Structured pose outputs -
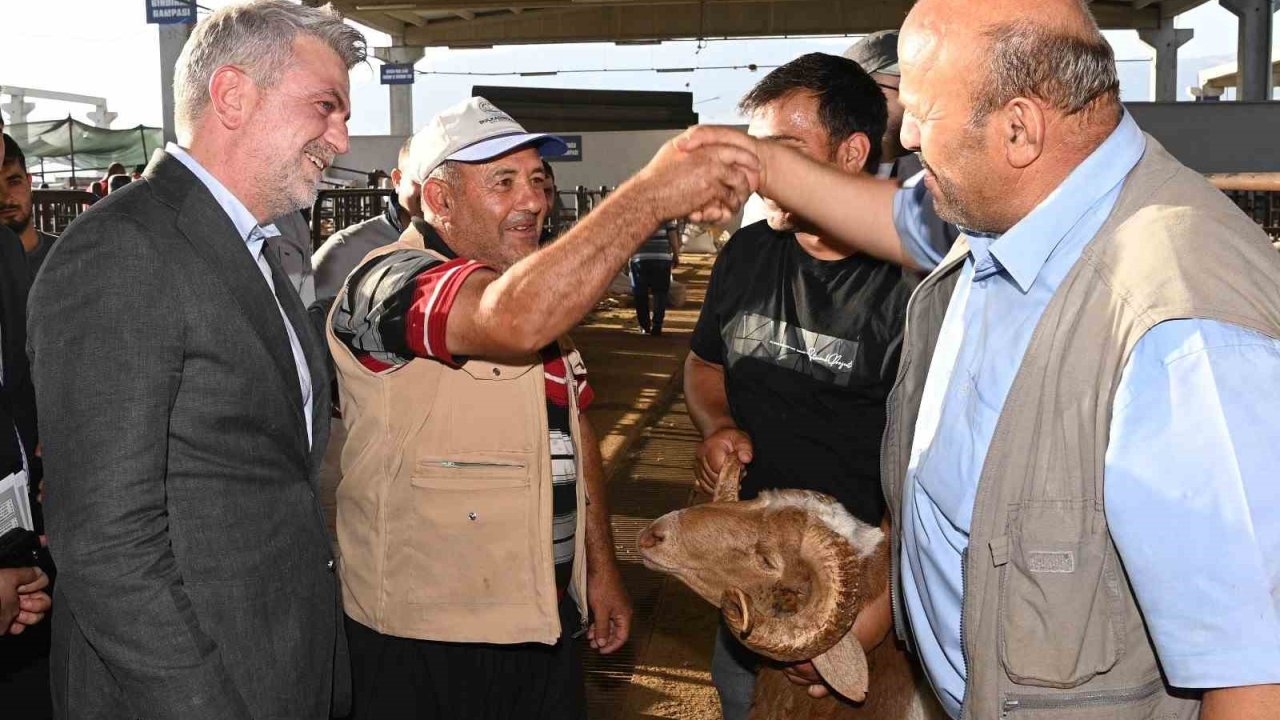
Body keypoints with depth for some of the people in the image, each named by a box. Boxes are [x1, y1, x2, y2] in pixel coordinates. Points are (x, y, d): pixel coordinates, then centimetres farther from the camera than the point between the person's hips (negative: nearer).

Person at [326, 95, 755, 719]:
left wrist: (601, 567, 16)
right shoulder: (388, 283, -18)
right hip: (425, 641, -7)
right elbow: (515, 320, -39)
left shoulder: (545, 291, 12)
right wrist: (654, 192, -39)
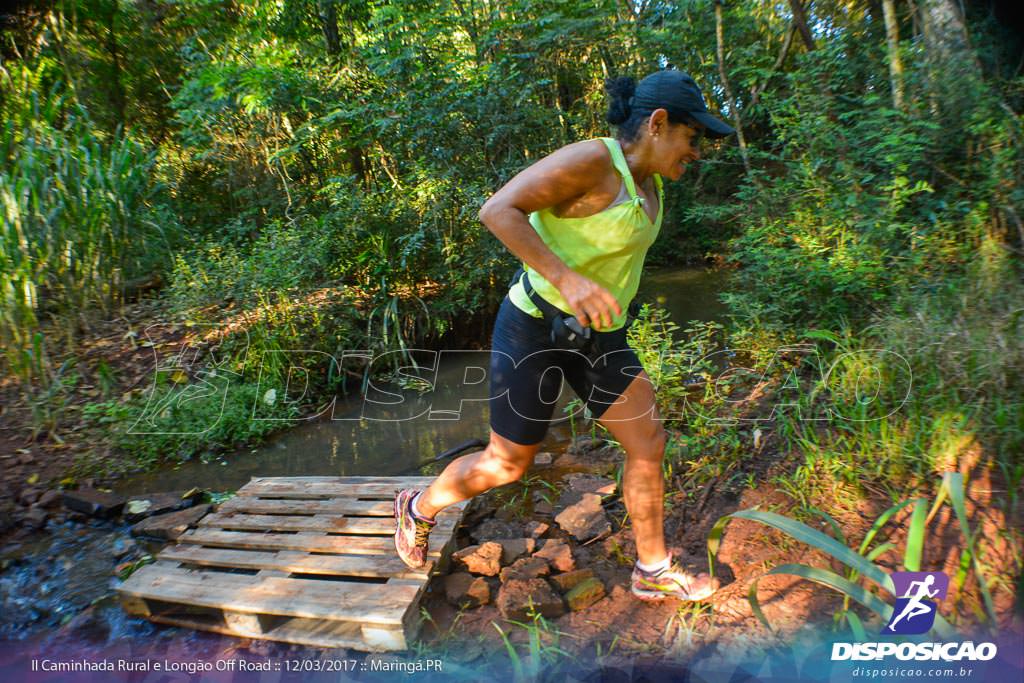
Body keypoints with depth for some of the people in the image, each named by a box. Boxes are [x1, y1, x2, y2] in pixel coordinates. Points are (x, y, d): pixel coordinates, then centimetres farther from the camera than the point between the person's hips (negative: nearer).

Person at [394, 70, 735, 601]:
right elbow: (497, 210, -26)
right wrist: (567, 280, -35)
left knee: (648, 443, 6)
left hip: (592, 335, 9)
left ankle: (653, 573, 26)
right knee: (508, 463, 6)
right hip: (534, 329, -8)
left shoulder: (648, 180, 8)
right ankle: (420, 507, 36)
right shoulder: (592, 159, -20)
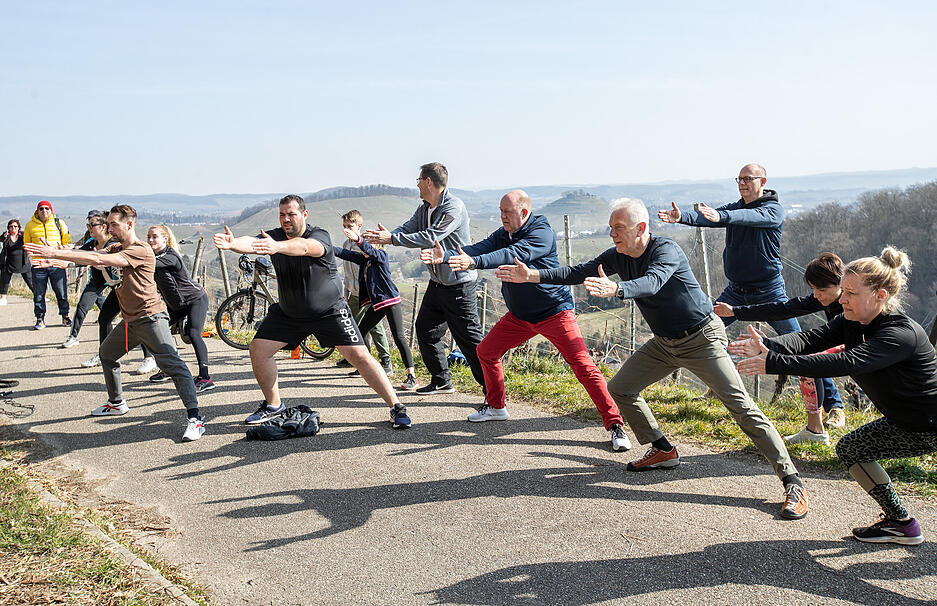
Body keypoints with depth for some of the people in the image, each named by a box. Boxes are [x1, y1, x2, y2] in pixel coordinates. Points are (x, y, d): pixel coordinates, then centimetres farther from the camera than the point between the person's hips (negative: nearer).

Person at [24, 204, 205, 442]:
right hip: (130, 320, 10)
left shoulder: (141, 251, -17)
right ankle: (116, 403, 42)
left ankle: (195, 418, -23)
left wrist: (56, 253, -24)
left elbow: (98, 259, -25)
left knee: (172, 364, -19)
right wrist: (53, 257, -12)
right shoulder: (116, 249, 15)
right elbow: (92, 256, 4)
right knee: (106, 354, 24)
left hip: (150, 318, -10)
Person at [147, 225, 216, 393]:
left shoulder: (170, 256, -24)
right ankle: (167, 370, 22)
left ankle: (205, 378, -28)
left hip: (196, 299, -9)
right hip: (175, 304, 9)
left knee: (193, 333, -24)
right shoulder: (155, 256, 3)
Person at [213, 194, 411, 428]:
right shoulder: (275, 236, -7)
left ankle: (396, 407, -3)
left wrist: (277, 246, -64)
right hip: (287, 311, 5)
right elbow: (251, 243, -28)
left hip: (329, 311, -5)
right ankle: (273, 405, 17)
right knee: (258, 349, -4)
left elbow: (304, 246, -45)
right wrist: (232, 243, -51)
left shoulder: (320, 236, -21)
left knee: (359, 356, -13)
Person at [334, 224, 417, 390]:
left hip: (391, 301, -9)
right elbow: (345, 254, 9)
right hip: (375, 304, 9)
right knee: (360, 333, 12)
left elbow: (370, 250, -28)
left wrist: (358, 239, -46)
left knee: (399, 337, -13)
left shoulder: (381, 255, -8)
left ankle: (411, 377, -14)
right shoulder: (363, 259, 12)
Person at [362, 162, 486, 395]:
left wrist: (392, 239, -26)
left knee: (469, 338, -9)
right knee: (425, 329, 12)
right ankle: (442, 382, 25)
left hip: (459, 284, -9)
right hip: (436, 283, 9)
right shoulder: (424, 209, 11)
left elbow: (430, 238, -27)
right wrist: (385, 236, -17)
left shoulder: (453, 208, -19)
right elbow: (408, 228, 3)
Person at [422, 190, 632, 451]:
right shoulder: (503, 234, 5)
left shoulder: (542, 233, -19)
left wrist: (474, 262, -47)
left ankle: (615, 424, -11)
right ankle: (495, 407, 31)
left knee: (583, 366, -15)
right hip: (520, 316, 8)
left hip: (555, 311, -8)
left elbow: (514, 255, -34)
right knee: (486, 351, 10)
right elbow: (479, 249, -8)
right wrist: (446, 255, -26)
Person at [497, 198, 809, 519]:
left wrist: (615, 289, -62)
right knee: (619, 389, 7)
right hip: (664, 342, 8)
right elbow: (579, 273, -4)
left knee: (739, 404, -17)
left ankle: (792, 483, -16)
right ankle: (664, 451, 22)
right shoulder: (617, 256, -2)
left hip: (701, 339, -8)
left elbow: (652, 283, -43)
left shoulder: (666, 250, -24)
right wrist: (533, 275, -15)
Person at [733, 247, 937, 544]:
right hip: (905, 423, 9)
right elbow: (811, 338, -21)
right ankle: (899, 521, 19)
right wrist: (768, 346, -43)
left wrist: (774, 363, -52)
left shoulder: (902, 334, -33)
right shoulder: (852, 322, -5)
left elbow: (845, 363, -46)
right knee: (850, 449, 11)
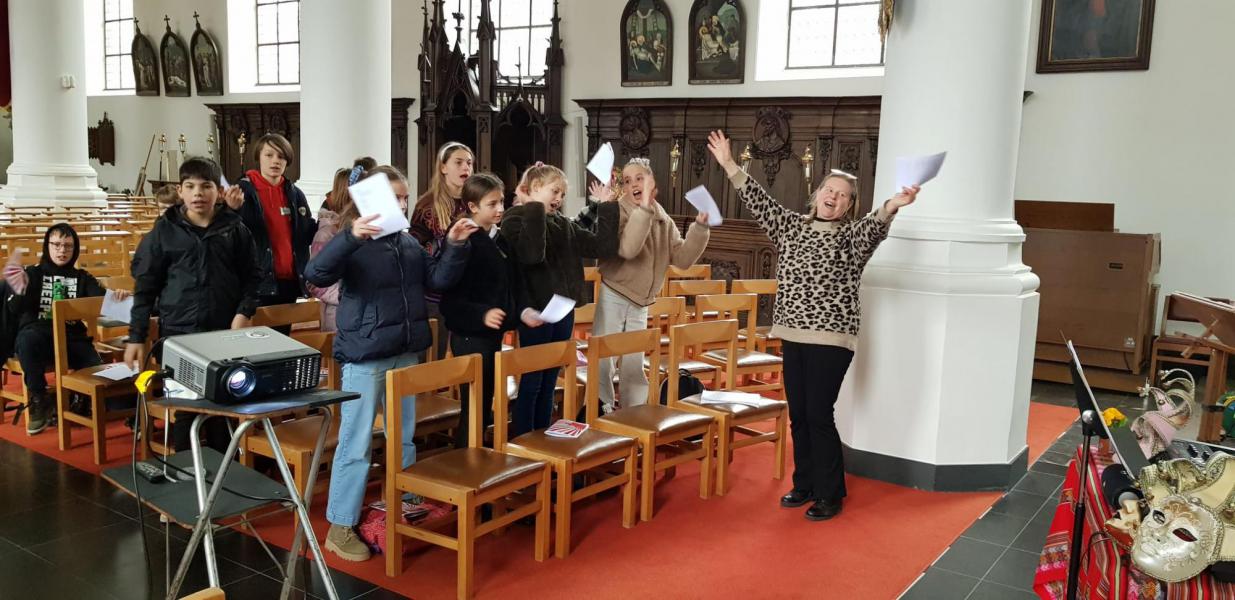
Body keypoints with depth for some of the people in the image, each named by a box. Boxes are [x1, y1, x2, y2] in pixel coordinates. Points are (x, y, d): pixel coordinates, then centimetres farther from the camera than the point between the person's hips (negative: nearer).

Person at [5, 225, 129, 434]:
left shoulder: (82, 278, 19)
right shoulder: (32, 273, 12)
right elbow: (16, 310, -2)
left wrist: (116, 296, -23)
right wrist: (20, 293, -26)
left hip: (72, 338, 1)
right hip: (37, 335, -1)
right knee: (28, 338, -39)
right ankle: (39, 400, -18)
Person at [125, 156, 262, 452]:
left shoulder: (235, 229, 4)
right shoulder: (164, 230, 3)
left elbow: (252, 276, 7)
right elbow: (145, 286, 4)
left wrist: (244, 312, -9)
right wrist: (136, 337, 1)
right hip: (176, 336, 0)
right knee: (182, 413, 4)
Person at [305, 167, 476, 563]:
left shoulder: (408, 241, 8)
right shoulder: (353, 241, -10)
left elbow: (438, 280, 10)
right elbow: (315, 275, -26)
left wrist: (454, 245, -4)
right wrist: (351, 237, -40)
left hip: (406, 353, 7)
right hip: (364, 355, -6)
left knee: (405, 438, 18)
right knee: (356, 443, 0)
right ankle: (340, 528, 11)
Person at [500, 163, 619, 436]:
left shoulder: (564, 225, 10)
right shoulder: (515, 219, -8)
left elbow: (603, 247, 3)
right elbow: (532, 255, -28)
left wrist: (608, 206, 1)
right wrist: (535, 208, -23)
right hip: (537, 313, -6)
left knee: (549, 381, 15)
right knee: (531, 381, 2)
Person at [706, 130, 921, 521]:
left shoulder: (852, 236, -3)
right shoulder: (791, 226, 11)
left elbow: (874, 226, -24)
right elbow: (758, 203, 7)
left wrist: (892, 206, -46)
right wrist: (729, 165, 0)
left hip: (831, 338, -5)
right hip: (793, 335, 5)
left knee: (819, 415, -4)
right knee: (798, 414, 11)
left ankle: (830, 494, 10)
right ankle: (805, 484, 25)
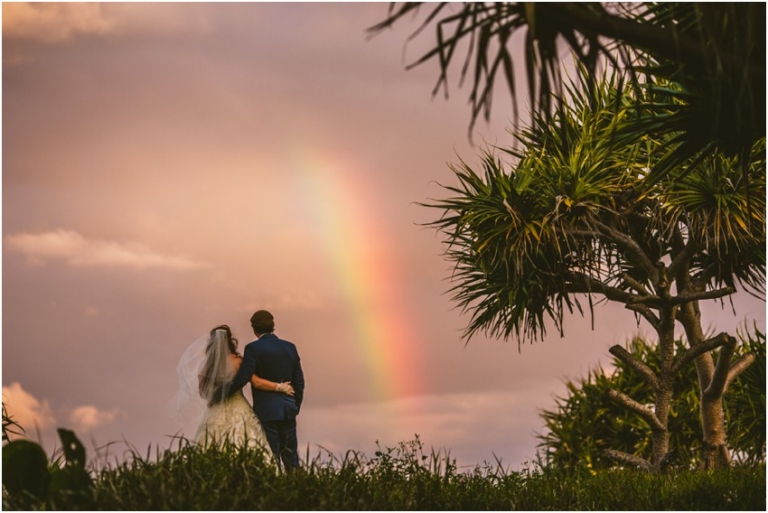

To do -
Reproduce the entries in the stretch from the line containing "left shoulder: (320, 236, -21)" through the line containing "right wrist: (385, 236, -17)", both included. Keep the person lines with their boxes unchanged, and multiply every keypoint value (the x and y pixel coordinates and the depth) by 2.15, rounding each result to the nearest whole number with halves rounded up.

Task response -
left shoulder: (688, 507, -45)
left knee: (772, 765, -28)
Person at [334, 224, 417, 390]:
left hip: (841, 647, -19)
right elbow: (742, 546, 19)
right hip: (806, 654, 19)
right knee: (774, 716, 26)
left elbow: (796, 538, -60)
left wrist: (770, 514, -99)
left knee: (858, 725, -28)
left shoulder: (819, 548, -17)
left ankle: (884, 811, -30)
right shoulder: (780, 557, 26)
Person at [362, 162, 486, 395]:
left wrist: (843, 514, -56)
left knee: (1008, 727, -19)
right knee: (914, 707, 26)
right ankle: (950, 821, 54)
left hip: (987, 611, -19)
right hip: (937, 608, 19)
right shoulder: (912, 449, 24)
left elbow: (925, 512, -58)
right wrist: (828, 507, -37)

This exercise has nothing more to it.